Beautiful Ruins by Jess Walter
My rating: 5 of 5 stars
What a beautiful, crazy story. Set alternately in 1962 Italy, current-day Hollywood, Idaho and Edinburgh, and following the lives of an Italian inn keeper, an American actress, a Hollywood producer, an aspiring screenwriter, and a has-been (maybe a never-was) musician, Beautiful Ruins is just that...the story of gorgeous ruined lives.
In 1962, Pasquale Tursi is twenty-two, having returned to his village to run his father's hotel. While he dreams of enticing American tourists to this remote cove, the tiny village is in reality the destination of no one.

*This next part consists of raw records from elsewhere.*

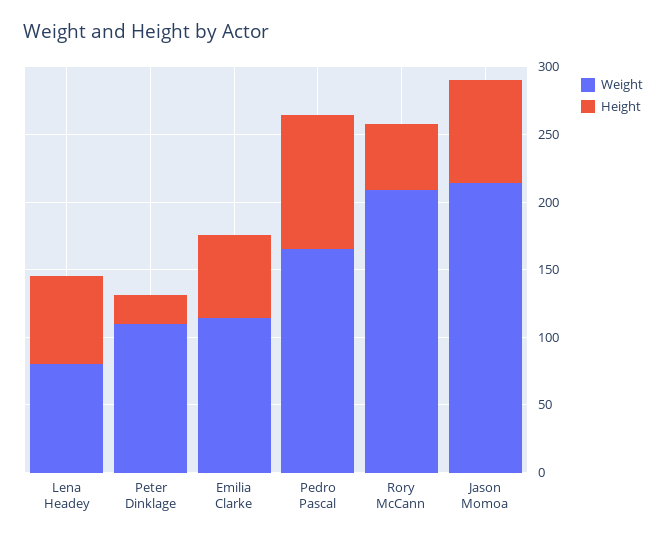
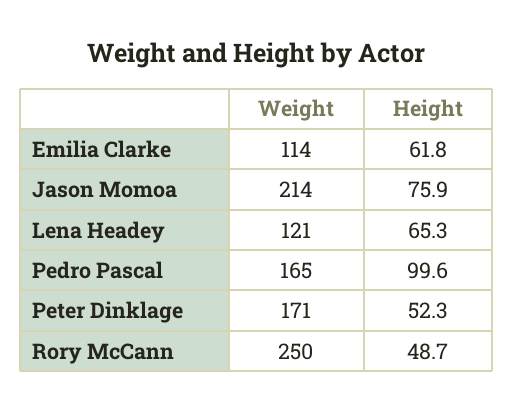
  {
    "Weight": {
-     "Lena Headey": 80,
+     "Lena Headey": 121,
-     "Peter Dinklage": 110,
+     "Peter Dinklage": 171,
      "Emilia Clarke": 114,
      "Pedro Pascal": 165,
-     "Rory McCann": 210,
+     "Rory McCann": 250,
      "Jason Momoa": 214
    },
    "Height": {
      "Lena Headey": 65.3,
-     "Peter Dinklage": 20,
+     "Peter Dinklage": 52.3,
      "Emilia Clarke": 61.8,
      "Pedro Pascal": 99.6,
      "Rory McCann": 48.7,
      "Jason Momoa": 75.9
    }
  }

Until one day when Dee Moray, a beautiful American actress arrives. She is in Italy filming "Cleopatra" with Liz Taylor and Richard Burton, but has fallen ill.
What unfolds from this opening chapter is an intricate study of choice and fate, and of how desire informs both. "This is a love story...But really what isn't?" The characters Walter has created are hungry, desirous, wanting creatures (as are we all). And this book languishes in this human yearning.
I was absolutely captivated by these intertwined stories which lead, ultimately, to one of the most beautiful, lyrical final chapters I have ever read.
It is reminiscent of nothing...entirely original. A new favorite. Read this book. Read this book!